┌─ GIVEN ENTRIES

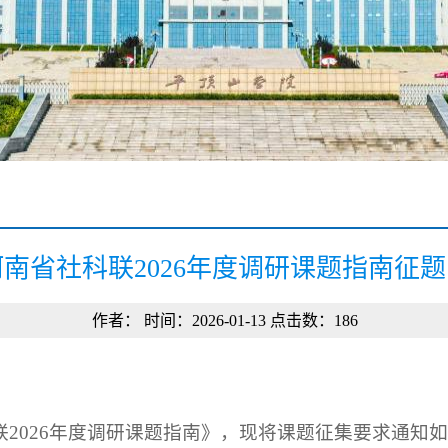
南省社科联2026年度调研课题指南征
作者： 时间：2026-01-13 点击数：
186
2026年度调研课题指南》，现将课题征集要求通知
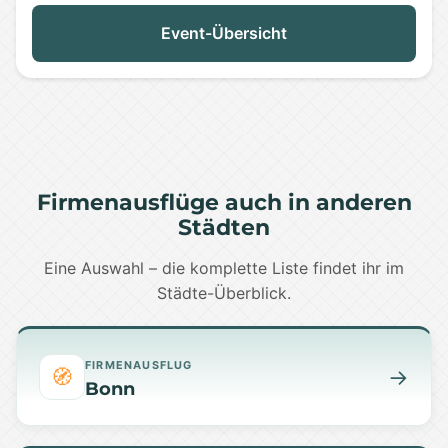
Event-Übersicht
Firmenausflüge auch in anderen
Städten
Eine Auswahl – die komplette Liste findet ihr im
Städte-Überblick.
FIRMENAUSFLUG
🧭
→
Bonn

└─

* _WHAT YOU WILL DO_: The material is to be written out word for word, and the pictures are to be left out.

* _TASK RESPONSE_:
南省社科联2026年度调研课题指南征
作者： 时间：2026-01-13 点击数：
186
2026年度调研课题指南》，现将课题征集要求通知
Event-Übersicht
Firmenausflüge auch in anderen
Städten
Eine Auswahl – die komplette Liste findet ihr im
Städte-Überblick.
FIRMENAUSFLUG
🧭
→
Bonn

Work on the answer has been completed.